By Thomas Gerbasi
BROOKLYN - To those outside of his native Brooklyn, Daniel Jacobs is that guy who beat cancer and went on to win a portion of the middleweight title. And that’s okay. It’s a feel good story of the highest order, and if he walked away from the sport today, a Hollywood treatment of Jacobs’ most harrowing fight and most important victory wouldn’t be out of the question.
But to those who make their home in Kings County, or who were there when Jacobs was winning New York Golden Gloves titles and dominating the amateur scene, the end game was always going to be different. If anything, Jacobs’ destiny wasn’t to become a world champion, but to eventually be one of the sport’s all-time greats.
At 29 years old, there’s still time. But it all starts with March 18 and a date with Gennady Golovkin. And no one knows that better than Jacobs. Last Thursday, as he met with the media at the Brooklyn Nets practice facility, I reminded him of those days when DVDs of his amateur outings were routinely handed around the boxing community, accompanied with the feeling that you were seeing something special, a boxer who was going to transcend the sport.
Sure, it hasn’t happened on the schedule we thought it was going to back then, but that doesn’t mean it isn’t going to happen.
“You see I’ve got a big smile on my face because that’s what I crave,” Jacobs said. “I crave for people to see the real Daniel Jacobs. Not saying those knockouts were fake – oh, those knockouts were real, all of them, all me. (Laughs) But at the same time, I spent my entire amateur career putting a skill together. I want the whole world to be able to see it and not just view me as a contender or number two. I’m an A-class fighter. I’m a world championship level type of guy, and I have the skills to match it. So yes, I’m waiting to show the world exactly what I have in store.”
To get there, he has to defeat the boogeyman.
A smiling assassin whose 36-0 (33 KOs) record has taken him from unknown to superstar, Kazakhstan’s Golovkin is the man the big names go out of their way to avoid. For Jacobs to say that he wanted to fight “GGG” was impressive enough. To sign on the dotted line proved his mettle. Then again, guys who knock out cancer, like Jacobs did in 2011, aren’t often intimidated by opponents with gloves on, even if he does admit that the day after St. Patrick’s Day will be one where he may have to go to places he hasn’t been to before.
“Sometimes you have to make fights rough, sometimes you have to go in there and overcome what seems to be impossible to some,” Jacobs said. “But if you believe in yourself and believe in your ability, which I do, I think all will go well. Will there be some challenges? Of course. Will there be some hurdles I have to jump over? Of course. But that ain’t nothing that I ain’t been going through already. This is my life. I come from Brownsville, Brooklyn, New York. My life has always been back against the wall, take that leap of faith, believe in yourself. And for the most part, that’s how it’s been. And I’ve always come out on top.”

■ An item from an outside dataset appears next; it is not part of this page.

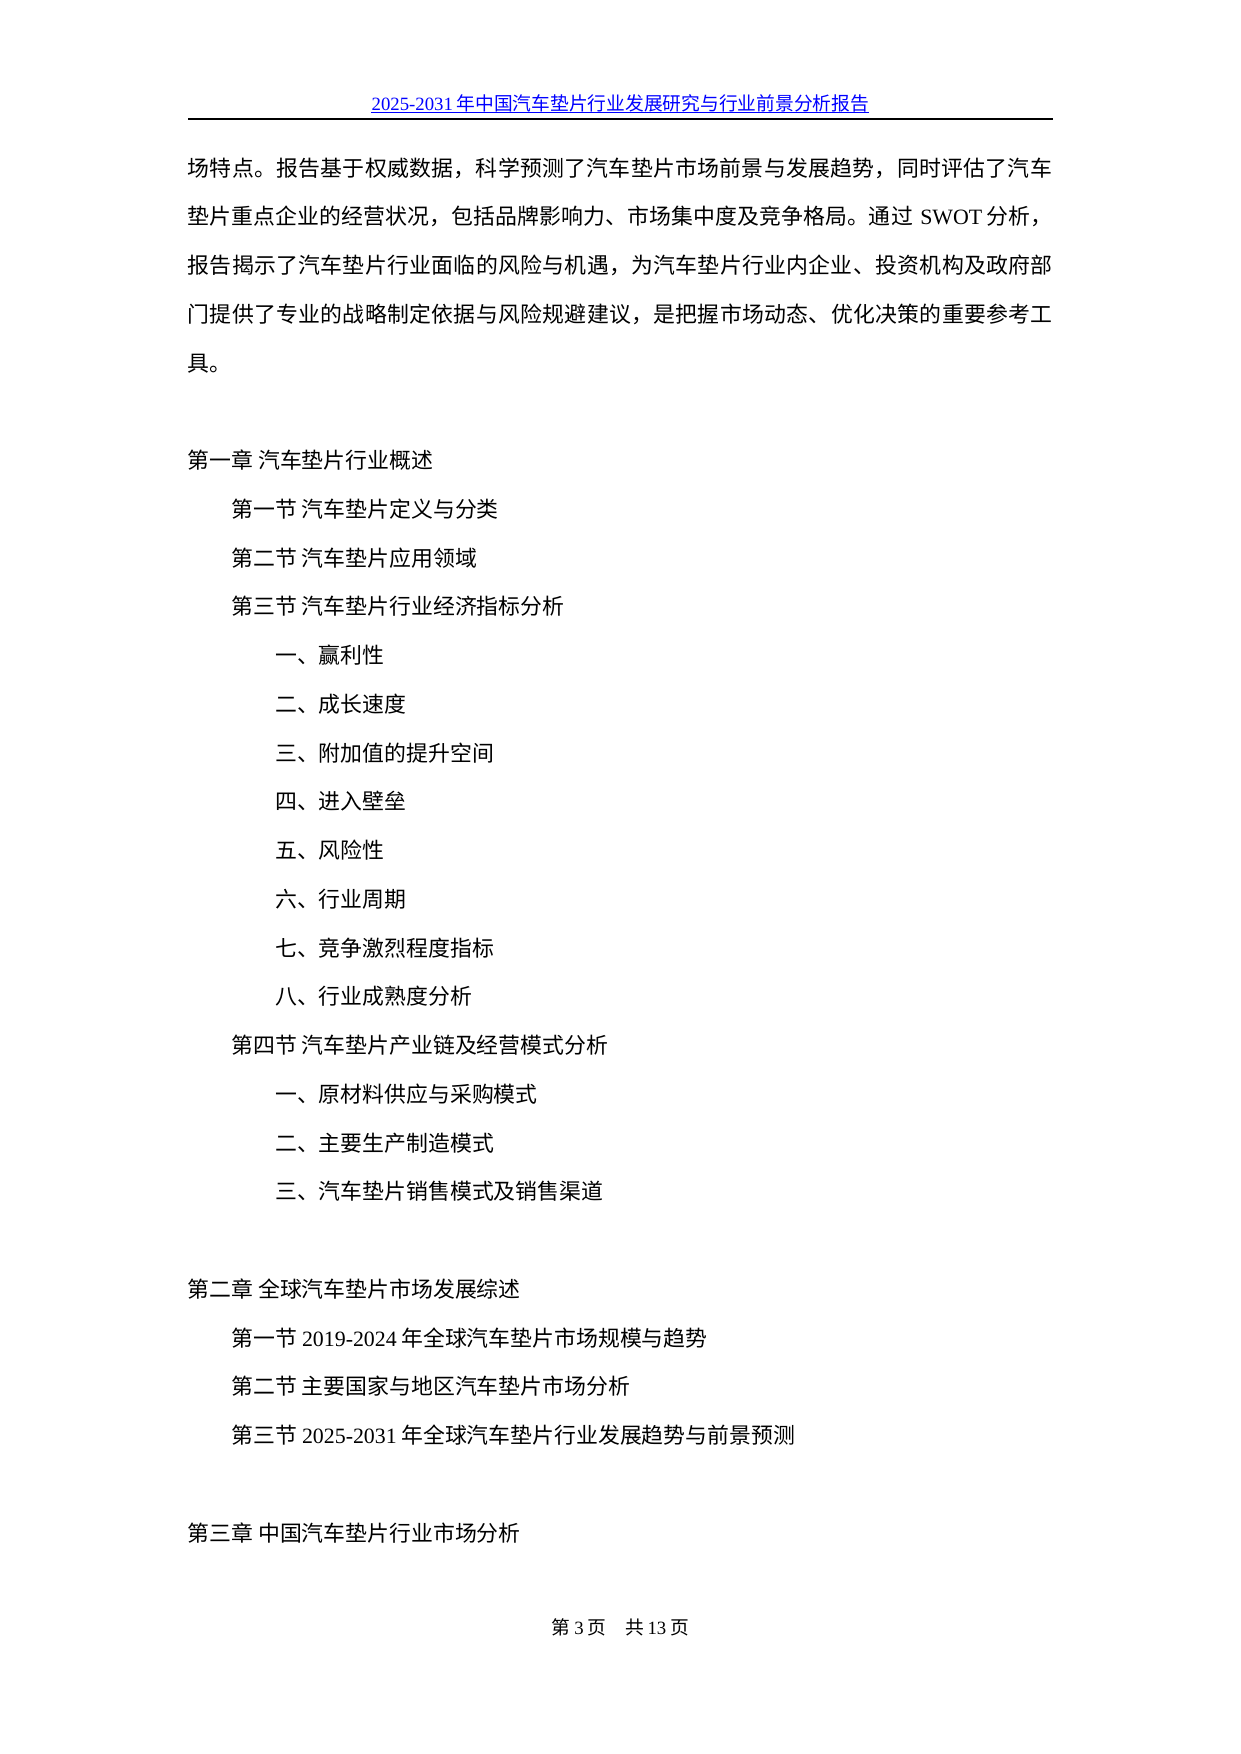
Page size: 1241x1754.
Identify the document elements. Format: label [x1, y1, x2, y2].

text [187, 150, 1053, 1548]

It always comes back to Brooklyn for Jacobs, and not just because he’ll be representing the Brooklyn Boxing brand in Madison Square Garden this March. He was born and raised in Brownsville, where the neighborhood motto “Never ran, never will” tells you all you need to know. It’s the place that created Mike Tyson, Riddick Bowe, Zab Judah, Shannon Briggs, Curtis Stevens and Eddie Mustafa Muhammad. But those are the names you know. There are countless other names you will never hear, lost to the streets that can swallow up a young man with potential. Jacobs was going to make sure you knew his name.

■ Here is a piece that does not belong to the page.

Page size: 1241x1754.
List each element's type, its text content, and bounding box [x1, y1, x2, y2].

“I definitely wouldn’t be here if I grew up on the Upper East Side,” he laughed when asked if he would be here today if he grew up in one of NYC’s priciest zip codes. “Brownsville has molded me into the gentleman that I am today for numerous reasons. I can go on and on about what I learned from that community, but ultimately, as a man, I can say Brownsville taught me love, how to care, how to be real, how to take no s**t and put the important things first.”
Important things include family, good friends and good health. Heading into the biggest fight of his boxing career, he has all three, and if you believe in fate, Jacobs is finally at the right place at the right time.
“This is a special time,” he said. “Madison Square Garden. Pay-Per-View. The biggest fight that could be made in the middleweight division. What more could you ask for?”
He could ask for a win, but he knows that’s not up to fate. That’s up to him, and he’s determined not to let any boogeyman take that away from him.
“In the amateurs, when the lineup in a tournament is already set up and you see that you’re going to fight this guy, then you might have this guy in the semifinals or this guy in the finals, you’re like, ‘Man, this is gonna be a tough challenge,’” Jacobs said. “You’re used to that, you’re human. But at the same time, it’s about rising to the occasion and all the greats always rise to the occasion, even being under that pressure, feeling those nerves. In so many different circumstances, you have to rise to the occasion, and I think I’ve been able to do that very well.”